Akhirnya sedikit demi sedikit beban berat yang dirasa oleh Lala semakin berkurang. Ia mulai mengemasi beberapa pakaian dan barang kebutuhan pribadinya yang ia bawa sebelumnya. Tak lupa, ia juga menata semua barang pemberian orang tua Belin dan sebagian ia masukkan ke dalam tas ranselnya. Tas ransel Lala memang cukup besar, sehingga hampir semua benda dari orang tua Belin dapat mengisi ruang kosong tas tersebut.
“Bel, Papah sama Mamah kamu kan sudah berangkat ke acara pengajian, aku nanti titip salam ya buat mereka berdua, dan ucapan terimakasih yang sebesar-besarnya karena sudah memberikan sesuatu yang tak ternilai.” Ucap Lala saat akan meninggalkan rumah Belin.

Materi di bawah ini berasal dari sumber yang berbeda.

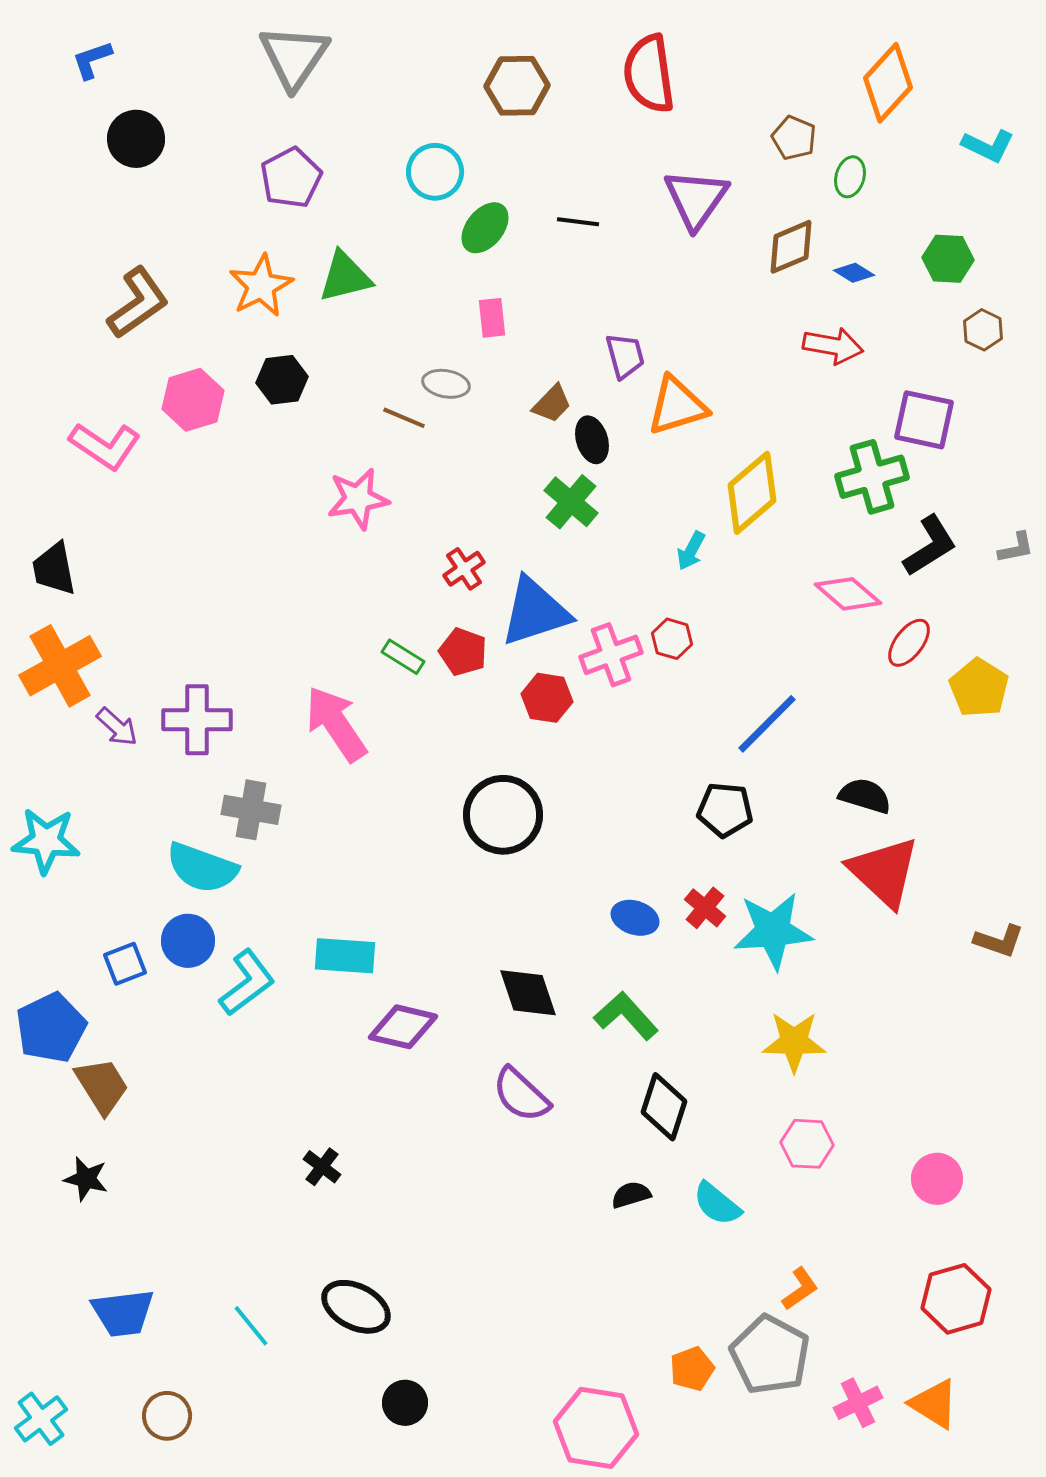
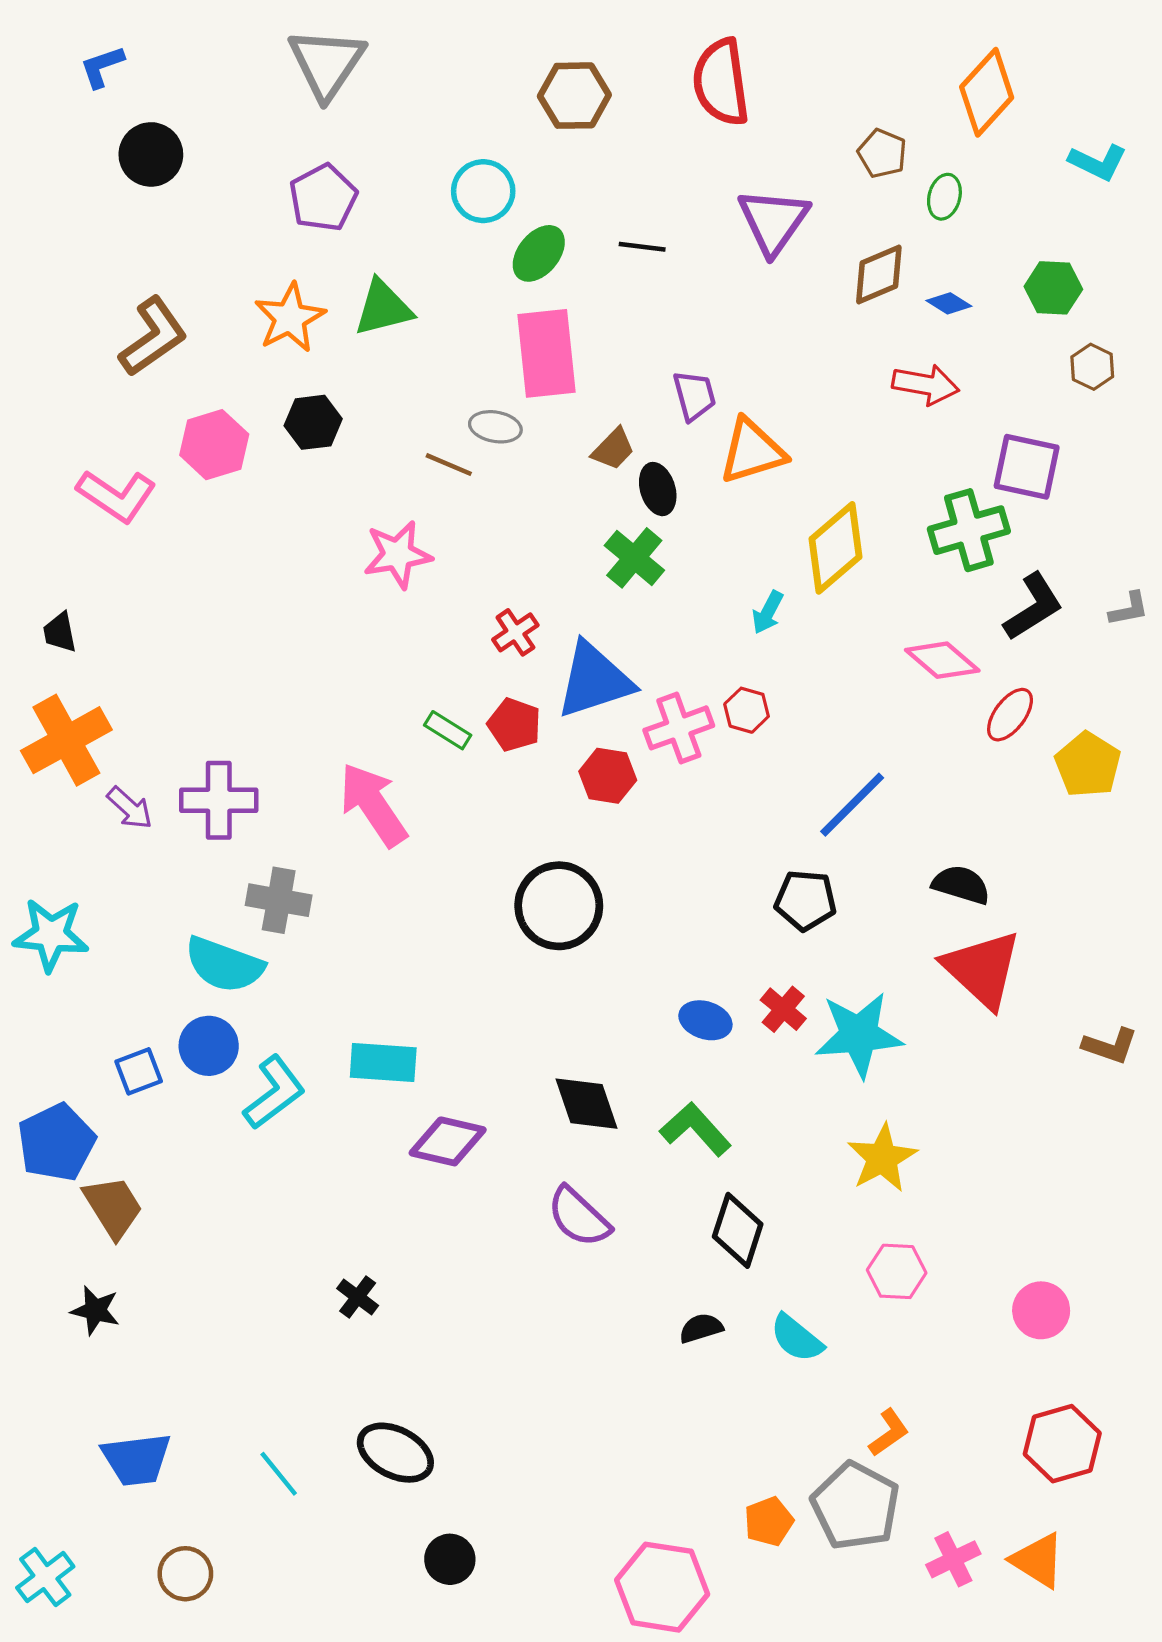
pink rectangle: (492, 318) -> (547, 353), size x2.0
black trapezoid: (54, 569) -> (60, 632), size x0.7
yellow star: (794, 1042) -> (882, 1158), turned -30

“Siap bosque. Nanti aku sampaikan ke Papah dan Mamah. Dan kamu juga jangan kapok buat nginap disini, okay!” sahut Belin dengan semangat.
“Baik, kalau kamu sudah siap, aku akan mengantar kamu pulang sampai rumah. Karena aku nggak mau melihat kamu kayak kemarin.” Belin kembali mengomel.
“Hehe iya-iya, maklum juga kali, namanya juga lagi stres. Jadi malu kalau ingat kejadian malam itu.” Ucap Lala meringis.
Mereka berdua sempat bercanda tawa bersama. Kemudian Belin memanggil sopir pribadinya untuk menyiapkan mobil dan mengantar sahabatnya hingga sampai tujuan.